» What you will do
Your answer should hold the data exactly as given, minus any picture.

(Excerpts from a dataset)
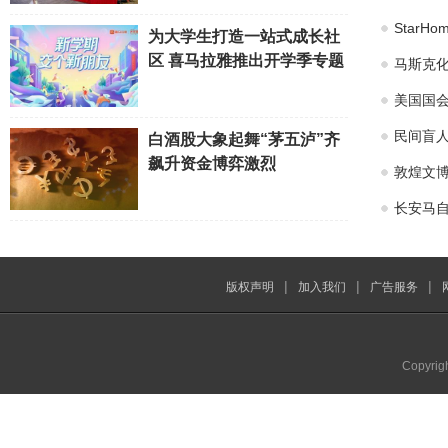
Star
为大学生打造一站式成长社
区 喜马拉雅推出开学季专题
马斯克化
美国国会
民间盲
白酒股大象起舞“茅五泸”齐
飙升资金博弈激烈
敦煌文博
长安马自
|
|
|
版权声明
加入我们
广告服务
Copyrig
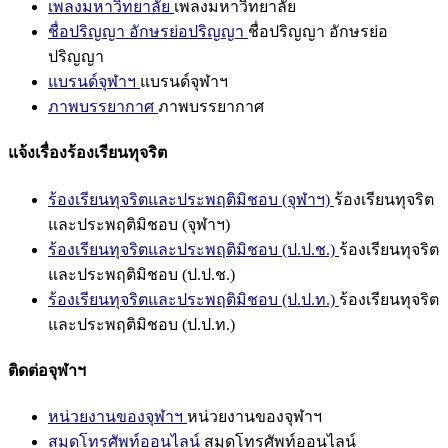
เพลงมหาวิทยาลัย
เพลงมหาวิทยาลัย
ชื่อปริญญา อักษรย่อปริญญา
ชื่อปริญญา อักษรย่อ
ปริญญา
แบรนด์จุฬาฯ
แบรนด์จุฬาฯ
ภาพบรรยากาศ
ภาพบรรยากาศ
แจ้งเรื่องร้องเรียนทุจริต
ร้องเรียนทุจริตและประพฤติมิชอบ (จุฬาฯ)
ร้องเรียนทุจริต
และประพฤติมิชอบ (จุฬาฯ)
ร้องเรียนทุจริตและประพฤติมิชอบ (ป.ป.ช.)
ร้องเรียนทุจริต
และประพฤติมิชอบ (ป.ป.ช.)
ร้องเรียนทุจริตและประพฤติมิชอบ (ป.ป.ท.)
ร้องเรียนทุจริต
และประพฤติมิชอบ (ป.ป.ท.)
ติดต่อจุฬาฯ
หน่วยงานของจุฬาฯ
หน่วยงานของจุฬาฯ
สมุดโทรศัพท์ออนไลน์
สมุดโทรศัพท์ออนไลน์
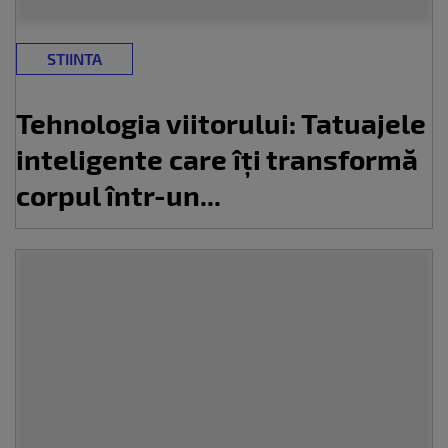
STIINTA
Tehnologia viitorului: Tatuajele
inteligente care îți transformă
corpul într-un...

» Answer for this exercise
Star
为大学生打造一站式成长社
区 喜马拉雅推出开学季专题
马斯克化
美国国会
民间盲
白酒股大象起舞“茅五泸”齐
飙升资金博弈激烈
敦煌文博
长安马自
|
|
|
版权声明
加入我们
广告服务
Copyrig
เพลงมหาวิทยาลัย
เพลงมหาวิทยาลัย
ชื่อปริญญา อักษรย่อปริญญา
ชื่อปริญญา อักษรย่อ
ปริญญา
แบรนด์จุฬาฯ
แบรนด์จุฬาฯ
ภาพบรรยากาศ
ภาพบรรยากาศ
แจ้งเรื่องร้องเรียนทุจริต
ร้องเรียนทุจริตและประพฤติมิชอบ (จุฬาฯ)
ร้องเรียนทุจริต
และประพฤติมิชอบ (จุฬาฯ)
ร้องเรียนทุจริตและประพฤติมิชอบ (ป.ป.ช.)
ร้องเรียนทุจริต
และประพฤติมิชอบ (ป.ป.ช.)
ร้องเรียนทุจริตและประพฤติมิชอบ (ป.ป.ท.)
ร้องเรียนทุจริต
และประพฤติมิชอบ (ป.ป.ท.)
ติดต่อจุฬาฯ
หน่วยงานของจุฬาฯ
หน่วยงานของจุฬาฯ
สมุดโทรศัพท์ออนไลน์
สมุดโทรศัพท์ออนไลน์
STIINTA
Tehnologia viitorului: Tatuajele
inteligente care îți transformă
corpul într-un...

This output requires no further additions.